**THE PROBLEM:**
Please output the section of the listing below that opens with the line containing "(layerselection 0x00010fc_ffffffff)" and closes with the line containing "(creategerberjobfile false)", exactly and with nothing else.

══ PROVIDED RECORDS ══

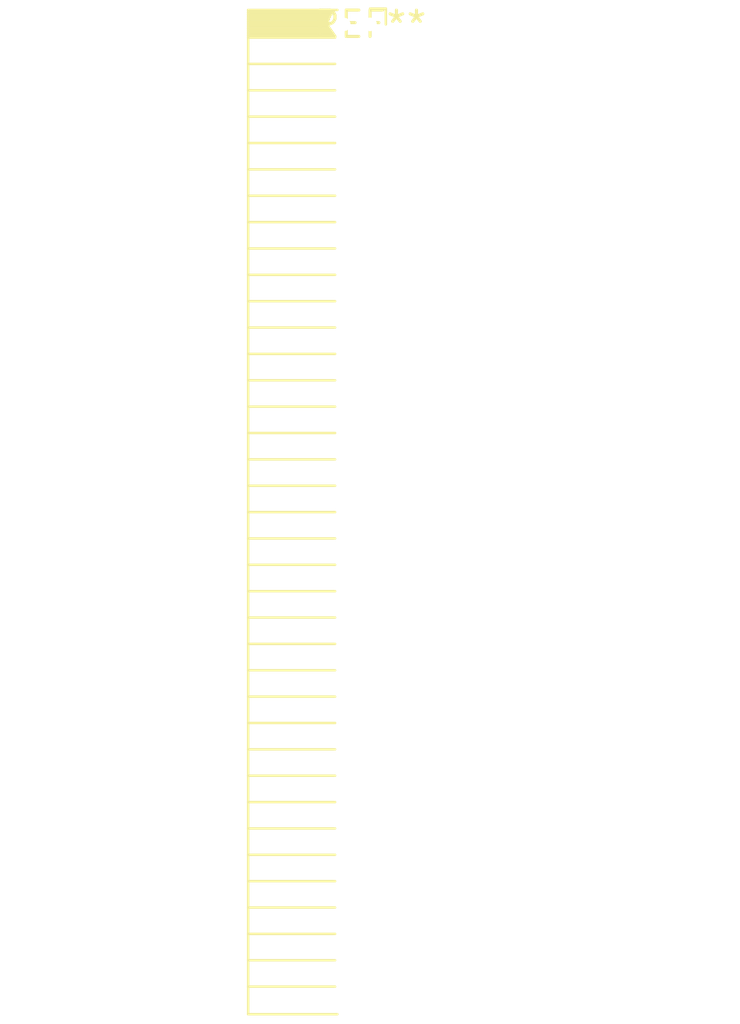
<source format=kicad_pcb>
(kicad_pcb (version 20240108) (generator pcbnew)

  (general
    (thickness 1.6)
  )

  (paper "A4")
  (layers
    (0 "F.Cu" signal)
    (31 "B.Cu" signal)
    (32 "B.Adhes" user "B.Adhesive")
    (33 "F.Adhes" user "F.Adhesive")
    (34 "B.Paste" user)
    (35 "F.Paste" user)
    (36 "B.SilkS" user "B.Silkscreen")
    (37 "F.SilkS" user "F.Silkscreen")
    (38 "B.Mask" user)
    (39 "F.Mask" user)
    (40 "Dwgs.User" user "User.Drawings")
    (41 "Cmts.User" user "User.Comments")
    (42 "Eco1.User" user "User.Eco1")
    (43 "Eco2.User" user "User.Eco2")
    (44 "Edge.Cuts" user)
    (45 "Margin" user)
    (46 "B.CrtYd" user "B.Courtyard")
    (47 "F.CrtYd" user "F.Courtyard")
    (48 "B.Fab" user)
    (49 "F.Fab" user)
    (50 "User.1" user)
    (51 "User.2" user)
    (52 "User.3" user)
    (53 "User.4" user)
    (54 "User.5" user)
    (55 "User.6" user)
    (56 "User.7" user)
    (57 "User.8" user)
    (58 "User.9" user)
  )

  (setup
    (pad_to_mask_clearance 0)
    (pcbplotparams
      (layerselection 0x00010fc_ffffffff)
      (plot_on_all_layers_selection 0x0000000_00000000)
      (disableapertmacros false)
      (usegerberextensions false)
      (usegerberattributes false)
      (usegerberadvancedattributes false)
      (creategerberjobfile false)
      (dashed_line_dash_ratio 12.000000)
      (dashed_line_gap_ratio 3.000000)
      (svgprecision 4)
      (plotframeref false)
      (viasonmask false)
      (mode 1)
      (useauxorigin false)
      (hpglpennumber 1)
      (hpglpenspeed 20)
      (hpglpendiameter 15.000000)
      (dxfpolygonmode false)
      (dxfimperialunits false)
      (dxfusepcbnewfont false)
      (psnegative false)
      (psa4output false)
      (plotreference false)
      (plotvalue false)
      (plotinvisibletext false)
      (sketchpadsonfab false)
      (subtractmaskfromsilk false)
      (outputformat 1)
      (mirror false)
      (drillshape 1)
      (scaleselection 1)
      (outputdirectory "")
    )
  )

  (net 0 "")

  (footprint "PinSocket_2x38_P1.27mm_Horizontal" (layer "F.Cu") (at 0 0))

)

</source>
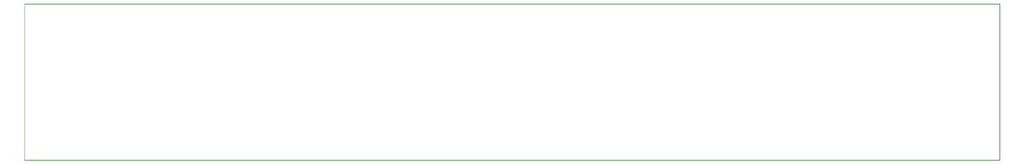
<source format=gko>
*%FSLAX23Y23*%
*%MOIN*%
G01*
D17*
X14310Y7309D02*
Y8694D01*
X14310Y8695D01*
X14310Y8695D01*
X14310Y8696D01*
X14311Y8696D01*
X14311D01*
X14312Y8696D01*
X14312Y8695D01*
X14312Y8695D01*
X14312Y8694D01*
Y7309D01*
X14312Y7308D01*
X14312Y7308D01*
X14312Y7307D01*
X14311Y7307D01*
X14311D01*
X14310Y7307D01*
X14310Y7308D01*
X14310Y7308D01*
X14310Y7309D01*
X14311D02*
Y8694D01*
X5688D02*
Y7309D01*
X5688Y7308D01*
X5688Y7308D01*
X5688Y7307D01*
X5689Y7307D01*
X5689D01*
X5690Y7307D01*
X5690Y7308D01*
X5690Y7308D01*
X5690Y7309D01*
Y8694D01*
X5690Y8695D01*
X5690Y8695D01*
X5690Y8696D01*
X5689Y8696D01*
X5689D01*
X5688Y8696D01*
X5688Y8695D01*
X5688Y8695D01*
X5688Y8694D01*
X5689D02*
Y7309D01*
Y7310D02*
X5780D01*
X5780Y7310D01*
X5780Y7310D01*
X5781Y7309D01*
X5781Y7309D01*
Y7308D01*
X5781Y7308D01*
X5780Y7308D01*
X5780Y7307D01*
X5780Y7307D01*
X5689D01*
X5689Y7307D01*
X5688Y7308D01*
X5688Y7308D01*
X5688Y7308D01*
Y7309D01*
X5688Y7309D01*
X5688Y7310D01*
X5689Y7310D01*
X5689Y7310D01*
Y7309D02*
X5780D01*
X5783Y7310D02*
X14311D01*
X14312Y7310D01*
X14312Y7310D01*
X14312Y7309D01*
X14312Y7309D01*
Y7308D01*
X14312Y7308D01*
X14312Y7308D01*
X14312Y7307D01*
X14311Y7307D01*
X5783D01*
X5783Y7307D01*
X5783Y7308D01*
X5782Y7308D01*
X5782Y7308D01*
Y7309D01*
X5782Y7309D01*
X5783Y7310D01*
X5783Y7310D01*
X5783Y7310D01*
Y7309D02*
X14311D01*
Y8696D02*
X5689D01*
X5689Y8696D01*
X5688Y8696D01*
X5688Y8695D01*
X5688Y8695D01*
Y8694D01*
X5688Y8694D01*
X5688Y8693D01*
X5689Y8693D01*
X5689Y8693D01*
X14311D01*
X14312Y8693D01*
X14312Y8693D01*
X14312Y8694D01*
X14312Y8694D01*
Y8695D01*
X14312Y8695D01*
X14312Y8696D01*
X14312Y8696D01*
X14311Y8696D01*
Y8694D02*
X5689D01*
D02*
M02*

</source>
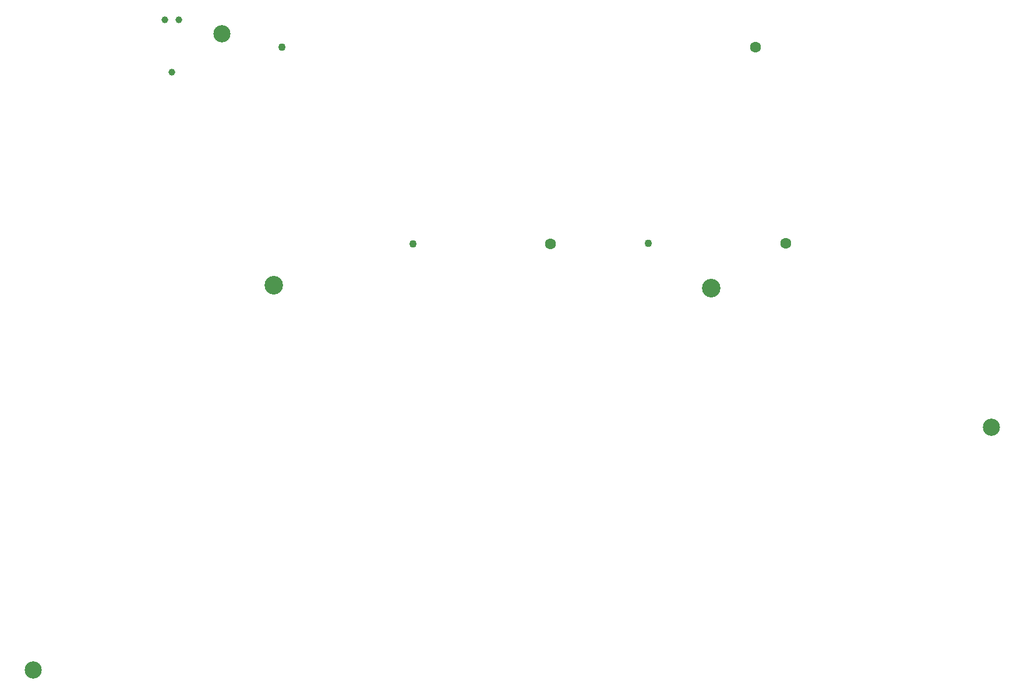
<source format=gbr>
%TF.GenerationSoftware,Altium Limited,Altium Designer,25.8.1 (18)*%
G04 Layer_Color=0*
%FSLAX45Y45*%
%MOMM*%
%TF.SameCoordinates,716D66D7-A0E9-4909-A487-8E51579E39AF*%
%TF.FilePolarity,Positive*%
%TF.FileFunction,NonPlated,1,8,NPTH,Drill*%
%TF.Part,Single*%
G01*
G75*
%TA.AperFunction,ComponentDrill*%
%ADD227C,1.10000*%
%ADD228C,1.60000*%
%ADD229C,0.99100*%
%TA.AperFunction,OtherDrill,Pad Free-MH1 (66.319mm,86.614mm)*%
%ADD230C,2.70000*%
%TA.AperFunction,OtherDrill,Pad Free-MH2 (129.921mm,86.208mm)*%
%ADD231C,2.70000*%
%TA.AperFunction,OtherDrill,Pad Free-6 (58.8mm,123.2mm)*%
%ADD232C,2.50000*%
%TA.AperFunction,OtherDrill,Pad Free-5 (31.3mm,30.7mm)*%
%ADD233C,2.50000*%
%TA.AperFunction,OtherDrill,Pad Free-4 (170.6mm,66mm)*%
%ADD234C,2.50000*%
D227*
X6747500Y12128800D02*
D03*
X8650257Y9269600D02*
D03*
X12070759Y9275910D02*
D03*
D228*
X13627499Y12128800D02*
D03*
X10650257Y9269600D02*
D03*
X14070760Y9275910D02*
D03*
D229*
X5151415Y11762212D02*
D03*
X5252915Y12524212D02*
D03*
X5049915D02*
D03*
D230*
X6631940Y8661400D02*
D03*
D231*
X12992101Y8620760D02*
D03*
D232*
X5880000Y12320000D02*
D03*
D233*
X3130000Y3070000D02*
D03*
D234*
X17060001Y6600000D02*
D03*
%TF.MD5,271ffc848186abbf311e9a9c4b665681*%
M02*

</source>
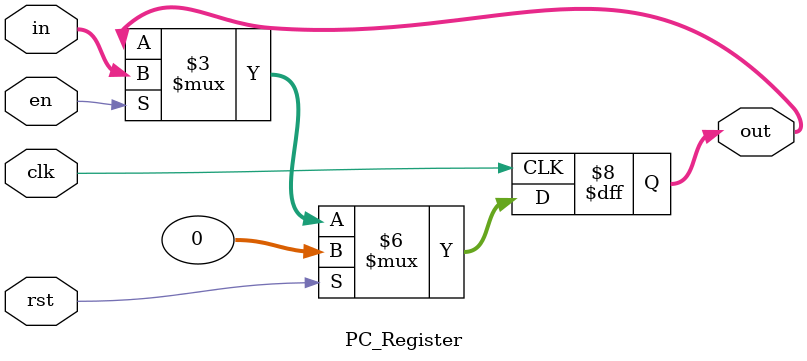
<source format=v>
`timescale 1ns / 1ps


module PC_Register(clk, rst, en, in, out);
    parameter WIDTH = 32;
    input clk, rst, en;
    input [WIDTH-1:0] in;
    output reg [WIDTH-1:0] out;
    initial begin
        out = 0;
    end
    
    always @(posedge clk) begin
      if (rst) out <= 0;
      else if (en) out <= in;
    end    

endmodule

</source>
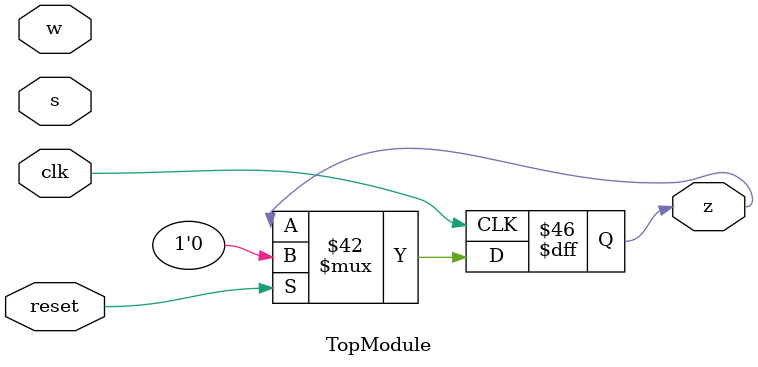
<source format=sv>

module TopModule (
  input wire clk,
  input wire reset,
  input wire s,
  input wire w,
  output reg z
);

reg [1:0] state; // FSM state register
reg counter; // Counter for counting the number of 'w' pulses in three consecutive clock cycles

always @(posedge clk) begin
    if (reset) begin
        state <= 0; // Reset to state A
        z <= 0; // Reset output z to 0
    end else if (state == 1 && s == 1) begin
        state <= 2; // Transition to state B
        counter <= w; // Start counting the number of 'w' pulses
    end else if (state == 2) begin
        counter <= counter << 1 | w; // Shift and add the current value of w to the counter
        if (counter == 4'b1010) begin // Check if exactly two 'w' pulses were detected
            z <= ~z; // Toggle output z
        end
        state <= 2; // Stay in state B for the next three clock cycles
    end
end

always @(posedge clk) begin
    if (state == 3) begin
        counter <= counter << 1; // Reset the counter and move to the next state
        state <= state + 1;
    end
end

endmodule

// VERILOG-EVAL: errant inclusion of module definition

</source>
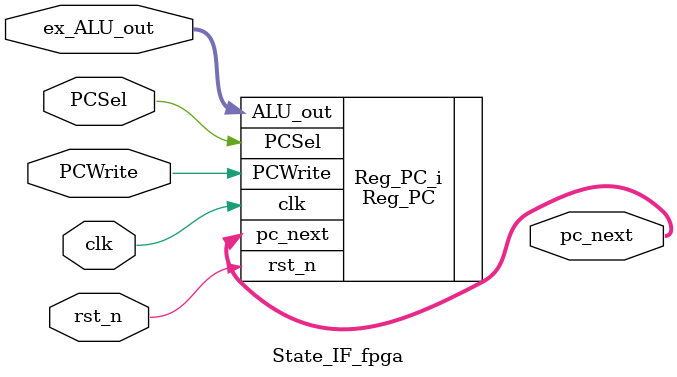
<source format=v>
module State_IF_fpga (
  input        clk         ,  // Clock
  input        rst_n       ,  // Asynchronous reset active low
  input [31:0] ex_ALU_out  ,
  input        PCWrite     ,
  input        PCSel       ,
  output[31:0] pc_next      
);
//=========================INSTANCE=========================//
  Reg_PC Reg_PC_i
  (
  .clk         (clk        ),
  .rst_n       (rst_n      ),
  .ALU_out     (ex_ALU_out ),
  .PCWrite     (PCWrite    ),
  .PCSel       (PCSel      ),
  .pc_next     (pc_next    ) 
  );
endmodule
</source>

═══

**RESULT OF THE TASK:**
      (layerselection 0x00010fc_ffffffff)
      (plot_on_all_layers_selection 0x0000000_00000000)
      (disableapertmacros false)
      (usegerberextensions false)
      (usegerberattributes false)
      (usegerberadvancedattributes false)
      (creategerberjobfile false)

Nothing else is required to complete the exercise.